The online job advert dataset used in this paper was provided by Burning Glass Technologies, a labour market analytics company. Burning Glass collects data on active job postings from thousands of web-pages on a daily basis \cite{burning_glass_technologies_markets_2017}. For each job posting, in addition to extracting job title, salary, education and experience requirements, Burning Glass identifies keywords from free text job descriptions. The full job descriptions are not available. We refer to the keywords as skills, which include skills, personal competences and knowledge required by employers.
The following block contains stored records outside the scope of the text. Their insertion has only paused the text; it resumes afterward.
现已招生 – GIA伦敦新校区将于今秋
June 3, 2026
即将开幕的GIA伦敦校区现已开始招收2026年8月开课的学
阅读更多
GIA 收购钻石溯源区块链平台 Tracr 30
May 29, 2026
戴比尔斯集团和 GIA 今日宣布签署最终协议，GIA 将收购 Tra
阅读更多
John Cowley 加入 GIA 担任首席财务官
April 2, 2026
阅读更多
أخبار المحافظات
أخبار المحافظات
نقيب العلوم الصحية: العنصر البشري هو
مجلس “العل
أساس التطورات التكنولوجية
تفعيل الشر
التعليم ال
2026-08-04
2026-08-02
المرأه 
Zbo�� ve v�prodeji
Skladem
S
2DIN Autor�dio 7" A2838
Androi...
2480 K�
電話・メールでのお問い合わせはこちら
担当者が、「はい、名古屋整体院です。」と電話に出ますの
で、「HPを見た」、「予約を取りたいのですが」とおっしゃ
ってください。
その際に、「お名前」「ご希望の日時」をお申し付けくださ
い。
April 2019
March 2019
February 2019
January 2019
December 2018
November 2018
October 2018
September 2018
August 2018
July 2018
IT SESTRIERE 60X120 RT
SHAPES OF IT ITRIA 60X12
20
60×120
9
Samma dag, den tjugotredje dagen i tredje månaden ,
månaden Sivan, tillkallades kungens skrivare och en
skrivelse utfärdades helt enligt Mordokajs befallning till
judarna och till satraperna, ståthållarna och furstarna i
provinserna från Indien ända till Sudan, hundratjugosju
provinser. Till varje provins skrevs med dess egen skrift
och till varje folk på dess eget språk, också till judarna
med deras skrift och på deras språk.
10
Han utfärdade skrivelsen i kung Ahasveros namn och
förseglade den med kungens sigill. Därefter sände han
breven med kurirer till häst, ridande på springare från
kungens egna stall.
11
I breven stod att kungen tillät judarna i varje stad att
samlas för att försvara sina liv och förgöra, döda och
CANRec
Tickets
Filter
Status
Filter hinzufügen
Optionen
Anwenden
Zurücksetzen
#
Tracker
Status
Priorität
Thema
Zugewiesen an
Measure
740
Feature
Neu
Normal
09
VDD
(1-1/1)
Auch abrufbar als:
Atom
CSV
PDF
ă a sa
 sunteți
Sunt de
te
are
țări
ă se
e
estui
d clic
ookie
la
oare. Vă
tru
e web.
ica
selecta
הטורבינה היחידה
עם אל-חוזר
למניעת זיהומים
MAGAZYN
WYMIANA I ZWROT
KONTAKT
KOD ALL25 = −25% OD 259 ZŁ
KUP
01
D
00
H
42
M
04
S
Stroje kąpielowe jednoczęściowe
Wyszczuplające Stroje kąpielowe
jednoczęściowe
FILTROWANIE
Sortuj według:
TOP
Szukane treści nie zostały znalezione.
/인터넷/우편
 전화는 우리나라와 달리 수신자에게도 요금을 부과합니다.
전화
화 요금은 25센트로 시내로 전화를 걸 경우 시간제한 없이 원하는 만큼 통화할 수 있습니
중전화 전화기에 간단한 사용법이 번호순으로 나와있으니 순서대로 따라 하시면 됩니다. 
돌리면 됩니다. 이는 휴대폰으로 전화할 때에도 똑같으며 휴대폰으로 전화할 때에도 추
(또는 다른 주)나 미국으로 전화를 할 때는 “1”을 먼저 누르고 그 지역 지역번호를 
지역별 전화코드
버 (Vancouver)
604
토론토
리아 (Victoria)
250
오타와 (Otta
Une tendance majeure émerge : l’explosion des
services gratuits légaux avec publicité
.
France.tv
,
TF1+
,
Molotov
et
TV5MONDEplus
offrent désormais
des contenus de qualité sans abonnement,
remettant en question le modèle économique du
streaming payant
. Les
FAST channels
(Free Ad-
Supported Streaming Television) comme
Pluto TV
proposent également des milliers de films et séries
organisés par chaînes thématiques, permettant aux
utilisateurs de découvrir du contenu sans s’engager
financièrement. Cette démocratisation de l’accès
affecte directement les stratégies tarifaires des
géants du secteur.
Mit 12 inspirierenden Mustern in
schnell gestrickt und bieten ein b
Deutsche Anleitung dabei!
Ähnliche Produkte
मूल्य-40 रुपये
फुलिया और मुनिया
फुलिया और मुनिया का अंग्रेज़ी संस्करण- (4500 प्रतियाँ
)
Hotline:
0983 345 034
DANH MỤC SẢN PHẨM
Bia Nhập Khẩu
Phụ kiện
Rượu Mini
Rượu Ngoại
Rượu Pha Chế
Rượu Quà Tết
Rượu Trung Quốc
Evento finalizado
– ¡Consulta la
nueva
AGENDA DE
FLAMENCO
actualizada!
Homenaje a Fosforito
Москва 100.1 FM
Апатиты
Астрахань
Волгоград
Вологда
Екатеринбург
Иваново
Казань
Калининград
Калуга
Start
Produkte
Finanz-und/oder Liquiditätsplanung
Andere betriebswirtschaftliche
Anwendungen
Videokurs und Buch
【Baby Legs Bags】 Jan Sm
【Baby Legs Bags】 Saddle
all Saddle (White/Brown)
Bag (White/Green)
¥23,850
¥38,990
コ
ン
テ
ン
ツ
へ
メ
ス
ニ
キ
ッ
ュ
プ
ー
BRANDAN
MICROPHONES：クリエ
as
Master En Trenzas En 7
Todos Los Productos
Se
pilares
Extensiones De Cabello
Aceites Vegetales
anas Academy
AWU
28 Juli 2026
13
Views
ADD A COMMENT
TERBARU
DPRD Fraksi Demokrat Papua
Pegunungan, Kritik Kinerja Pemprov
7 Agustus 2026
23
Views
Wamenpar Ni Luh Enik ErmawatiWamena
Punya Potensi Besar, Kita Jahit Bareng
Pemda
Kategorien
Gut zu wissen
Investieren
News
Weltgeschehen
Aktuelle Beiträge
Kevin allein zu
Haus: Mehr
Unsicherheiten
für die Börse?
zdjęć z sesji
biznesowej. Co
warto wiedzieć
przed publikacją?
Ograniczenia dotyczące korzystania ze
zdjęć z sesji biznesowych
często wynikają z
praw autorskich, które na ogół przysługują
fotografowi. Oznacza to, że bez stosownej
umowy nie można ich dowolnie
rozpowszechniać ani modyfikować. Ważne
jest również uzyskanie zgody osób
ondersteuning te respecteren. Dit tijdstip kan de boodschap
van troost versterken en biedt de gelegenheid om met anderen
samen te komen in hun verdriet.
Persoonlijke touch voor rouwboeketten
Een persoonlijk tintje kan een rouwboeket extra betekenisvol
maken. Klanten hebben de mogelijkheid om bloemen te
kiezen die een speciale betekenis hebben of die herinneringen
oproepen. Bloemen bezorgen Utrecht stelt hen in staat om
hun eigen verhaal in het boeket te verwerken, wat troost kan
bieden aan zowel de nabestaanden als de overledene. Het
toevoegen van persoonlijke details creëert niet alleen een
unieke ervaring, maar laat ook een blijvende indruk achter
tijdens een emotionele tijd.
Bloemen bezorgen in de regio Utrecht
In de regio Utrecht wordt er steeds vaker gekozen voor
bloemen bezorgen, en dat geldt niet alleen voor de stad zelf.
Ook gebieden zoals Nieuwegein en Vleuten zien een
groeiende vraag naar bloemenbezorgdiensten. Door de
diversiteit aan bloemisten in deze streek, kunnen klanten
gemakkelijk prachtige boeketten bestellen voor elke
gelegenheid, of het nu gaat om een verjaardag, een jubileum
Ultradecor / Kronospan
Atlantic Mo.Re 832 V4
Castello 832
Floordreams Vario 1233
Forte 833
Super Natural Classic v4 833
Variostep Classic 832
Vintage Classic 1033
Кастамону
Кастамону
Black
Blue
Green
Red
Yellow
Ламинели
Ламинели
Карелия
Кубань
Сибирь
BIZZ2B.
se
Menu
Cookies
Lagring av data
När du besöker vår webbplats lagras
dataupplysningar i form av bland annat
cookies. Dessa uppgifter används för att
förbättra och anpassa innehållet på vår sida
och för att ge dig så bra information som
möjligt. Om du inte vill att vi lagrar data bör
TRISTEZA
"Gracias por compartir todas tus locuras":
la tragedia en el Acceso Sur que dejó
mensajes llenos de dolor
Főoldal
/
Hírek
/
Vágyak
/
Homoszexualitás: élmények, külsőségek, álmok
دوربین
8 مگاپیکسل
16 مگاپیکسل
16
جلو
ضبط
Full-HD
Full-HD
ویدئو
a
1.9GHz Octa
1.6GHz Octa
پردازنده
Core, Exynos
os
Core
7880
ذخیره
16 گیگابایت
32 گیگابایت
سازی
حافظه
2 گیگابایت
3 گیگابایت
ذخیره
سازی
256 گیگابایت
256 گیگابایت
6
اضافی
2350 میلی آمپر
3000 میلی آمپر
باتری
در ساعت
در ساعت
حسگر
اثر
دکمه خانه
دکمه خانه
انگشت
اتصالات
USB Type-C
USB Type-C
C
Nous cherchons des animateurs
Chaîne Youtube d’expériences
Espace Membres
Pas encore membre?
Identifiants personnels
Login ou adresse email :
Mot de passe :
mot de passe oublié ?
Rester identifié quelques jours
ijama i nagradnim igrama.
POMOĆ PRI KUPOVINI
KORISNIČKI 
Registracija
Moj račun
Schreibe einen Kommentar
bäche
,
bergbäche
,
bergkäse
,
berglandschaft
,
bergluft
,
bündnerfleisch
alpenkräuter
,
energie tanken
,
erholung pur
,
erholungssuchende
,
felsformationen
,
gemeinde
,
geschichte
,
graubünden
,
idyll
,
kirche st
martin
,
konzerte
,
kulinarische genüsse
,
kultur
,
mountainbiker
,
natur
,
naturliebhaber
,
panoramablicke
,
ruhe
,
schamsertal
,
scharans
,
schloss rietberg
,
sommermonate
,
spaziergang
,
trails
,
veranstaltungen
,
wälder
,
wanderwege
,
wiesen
To develop the initial skills taxonomy we use data on over 32 million adverts collected over a five-year period from January 2012 to December 2016. The data for 2017 will be used for comparison and out of sample validation of the taxonomy. 
It is important to note that in our dataset there are many adverts with missing information: only 61% of adverts contain data on offered salary, and substantially fewer mention education (19% of adverts) and experience requirements (13% of adverts).

Methods

We use two approaches to measure the relationships between skills mentioned in Burning Glass job adverts (Figure \ref{992146}). The first approach is based on pairwise frequency of two skills appearing in the same job advert. The second approach is based on distributed representation of skills. We generate the vector representations of skills by training a word2vec model, which learns the extent to which skills occur in the same context (i.e. together with other skills). 
As a next step, we model the skills as a graph, where vertices represent individual skills. The vertices are joined by edges if they are mentioned in the same advert. The edges between vertices have attributes that describe the strength of the relationship, such as the frequency (total number of pairwise skill mentions) and the cosine similarity (similarity of context in which the two skills occur across all adverts).